● **RECORD SET**
>>>>

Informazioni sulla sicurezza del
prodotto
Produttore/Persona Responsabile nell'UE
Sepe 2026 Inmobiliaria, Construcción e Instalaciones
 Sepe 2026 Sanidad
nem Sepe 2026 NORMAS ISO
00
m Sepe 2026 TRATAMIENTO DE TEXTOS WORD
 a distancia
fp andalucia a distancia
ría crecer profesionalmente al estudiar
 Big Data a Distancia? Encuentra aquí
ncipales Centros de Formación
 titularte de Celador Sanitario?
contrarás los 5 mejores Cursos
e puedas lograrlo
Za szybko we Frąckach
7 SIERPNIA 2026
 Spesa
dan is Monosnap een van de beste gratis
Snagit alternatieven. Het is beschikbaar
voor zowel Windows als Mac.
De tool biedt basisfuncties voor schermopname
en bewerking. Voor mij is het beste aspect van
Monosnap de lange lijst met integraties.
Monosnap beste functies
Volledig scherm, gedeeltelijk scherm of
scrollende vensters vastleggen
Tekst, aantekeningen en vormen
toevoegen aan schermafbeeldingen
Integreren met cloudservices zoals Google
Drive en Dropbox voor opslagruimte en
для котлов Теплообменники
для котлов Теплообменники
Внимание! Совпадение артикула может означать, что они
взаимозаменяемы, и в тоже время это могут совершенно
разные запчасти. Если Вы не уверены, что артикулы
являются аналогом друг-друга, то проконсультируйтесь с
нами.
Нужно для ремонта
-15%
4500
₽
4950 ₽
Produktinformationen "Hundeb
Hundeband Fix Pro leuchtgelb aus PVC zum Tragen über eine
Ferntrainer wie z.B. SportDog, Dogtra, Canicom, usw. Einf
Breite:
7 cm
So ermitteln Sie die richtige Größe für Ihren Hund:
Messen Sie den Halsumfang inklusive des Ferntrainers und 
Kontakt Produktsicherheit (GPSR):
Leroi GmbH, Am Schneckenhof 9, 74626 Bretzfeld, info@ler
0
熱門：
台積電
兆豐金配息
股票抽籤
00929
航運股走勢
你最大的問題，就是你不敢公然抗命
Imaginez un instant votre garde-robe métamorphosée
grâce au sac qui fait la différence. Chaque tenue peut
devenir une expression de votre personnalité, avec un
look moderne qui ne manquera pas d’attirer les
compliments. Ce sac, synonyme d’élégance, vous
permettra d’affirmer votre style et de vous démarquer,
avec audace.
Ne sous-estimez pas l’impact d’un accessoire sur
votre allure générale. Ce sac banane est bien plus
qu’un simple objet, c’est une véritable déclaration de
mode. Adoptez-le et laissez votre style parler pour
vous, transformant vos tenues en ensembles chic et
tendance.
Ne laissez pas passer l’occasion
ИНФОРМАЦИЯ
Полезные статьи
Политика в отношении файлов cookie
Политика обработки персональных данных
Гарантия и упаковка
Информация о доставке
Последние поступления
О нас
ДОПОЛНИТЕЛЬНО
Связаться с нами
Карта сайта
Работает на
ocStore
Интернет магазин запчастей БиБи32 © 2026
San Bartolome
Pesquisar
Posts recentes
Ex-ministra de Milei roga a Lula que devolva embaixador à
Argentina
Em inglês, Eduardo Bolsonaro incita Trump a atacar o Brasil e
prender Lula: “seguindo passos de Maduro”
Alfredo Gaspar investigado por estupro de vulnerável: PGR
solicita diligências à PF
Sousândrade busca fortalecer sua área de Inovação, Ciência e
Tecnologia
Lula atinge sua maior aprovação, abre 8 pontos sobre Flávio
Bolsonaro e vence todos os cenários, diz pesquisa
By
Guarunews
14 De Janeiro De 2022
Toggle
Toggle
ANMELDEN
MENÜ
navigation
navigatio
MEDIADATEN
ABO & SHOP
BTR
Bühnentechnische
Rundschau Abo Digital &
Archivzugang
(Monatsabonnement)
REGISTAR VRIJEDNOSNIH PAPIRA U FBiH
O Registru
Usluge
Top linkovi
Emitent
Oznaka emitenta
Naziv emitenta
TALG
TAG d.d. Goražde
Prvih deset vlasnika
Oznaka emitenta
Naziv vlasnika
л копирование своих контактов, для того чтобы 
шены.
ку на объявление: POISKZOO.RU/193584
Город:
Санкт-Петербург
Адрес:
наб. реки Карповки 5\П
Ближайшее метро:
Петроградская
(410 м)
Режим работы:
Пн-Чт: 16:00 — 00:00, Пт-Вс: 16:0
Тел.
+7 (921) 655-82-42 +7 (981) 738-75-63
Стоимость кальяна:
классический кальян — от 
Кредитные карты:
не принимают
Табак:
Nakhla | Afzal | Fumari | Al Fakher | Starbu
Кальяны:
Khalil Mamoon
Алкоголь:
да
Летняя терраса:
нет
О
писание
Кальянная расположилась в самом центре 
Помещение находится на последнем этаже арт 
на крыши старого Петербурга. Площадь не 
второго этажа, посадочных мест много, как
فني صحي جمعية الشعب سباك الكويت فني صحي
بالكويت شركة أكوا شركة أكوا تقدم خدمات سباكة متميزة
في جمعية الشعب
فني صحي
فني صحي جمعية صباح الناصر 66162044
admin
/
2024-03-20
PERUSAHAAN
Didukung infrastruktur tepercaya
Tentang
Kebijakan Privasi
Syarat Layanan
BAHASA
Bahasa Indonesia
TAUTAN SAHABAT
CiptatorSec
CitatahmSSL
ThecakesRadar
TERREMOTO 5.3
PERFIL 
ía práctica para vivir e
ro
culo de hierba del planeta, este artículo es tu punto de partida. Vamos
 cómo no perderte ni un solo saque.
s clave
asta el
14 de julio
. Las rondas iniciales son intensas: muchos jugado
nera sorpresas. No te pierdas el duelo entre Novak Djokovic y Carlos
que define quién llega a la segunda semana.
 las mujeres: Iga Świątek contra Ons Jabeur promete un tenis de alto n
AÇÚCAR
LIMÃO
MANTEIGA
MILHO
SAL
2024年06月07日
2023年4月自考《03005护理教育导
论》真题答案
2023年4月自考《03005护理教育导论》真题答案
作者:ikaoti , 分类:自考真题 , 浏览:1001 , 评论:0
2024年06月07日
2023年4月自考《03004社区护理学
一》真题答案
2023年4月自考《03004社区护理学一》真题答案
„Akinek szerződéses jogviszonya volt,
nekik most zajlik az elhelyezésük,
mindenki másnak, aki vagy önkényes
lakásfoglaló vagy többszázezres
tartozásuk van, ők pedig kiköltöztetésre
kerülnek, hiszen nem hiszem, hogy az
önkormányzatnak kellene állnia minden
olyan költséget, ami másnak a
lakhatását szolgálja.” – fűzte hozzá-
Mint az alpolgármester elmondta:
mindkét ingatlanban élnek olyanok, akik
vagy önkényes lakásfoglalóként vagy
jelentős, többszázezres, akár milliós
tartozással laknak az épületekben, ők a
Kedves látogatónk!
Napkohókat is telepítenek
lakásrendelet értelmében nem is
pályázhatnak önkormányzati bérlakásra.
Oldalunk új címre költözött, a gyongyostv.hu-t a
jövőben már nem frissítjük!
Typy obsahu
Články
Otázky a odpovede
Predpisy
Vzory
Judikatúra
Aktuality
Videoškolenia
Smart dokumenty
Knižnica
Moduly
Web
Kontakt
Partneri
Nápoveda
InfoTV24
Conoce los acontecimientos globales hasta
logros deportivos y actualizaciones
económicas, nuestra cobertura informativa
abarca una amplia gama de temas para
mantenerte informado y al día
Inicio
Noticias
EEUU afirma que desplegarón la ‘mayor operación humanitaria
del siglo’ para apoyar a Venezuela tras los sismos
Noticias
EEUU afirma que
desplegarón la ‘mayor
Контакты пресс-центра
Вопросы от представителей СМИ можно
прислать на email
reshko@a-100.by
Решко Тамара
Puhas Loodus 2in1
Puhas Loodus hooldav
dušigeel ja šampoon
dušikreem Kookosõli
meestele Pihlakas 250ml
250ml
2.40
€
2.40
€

<<<<

● **WORK TO BE COMPLETED**
Select and copy every line in the records that contains the string "vagy". Case counts, so copy only lines where it appears with that same capitalization.

● **YOUR SOLUTION**
mindenki másnak, aki vagy önkényes
lakásfoglaló vagy többszázezres
vagy önkényes lakásfoglalóként vagy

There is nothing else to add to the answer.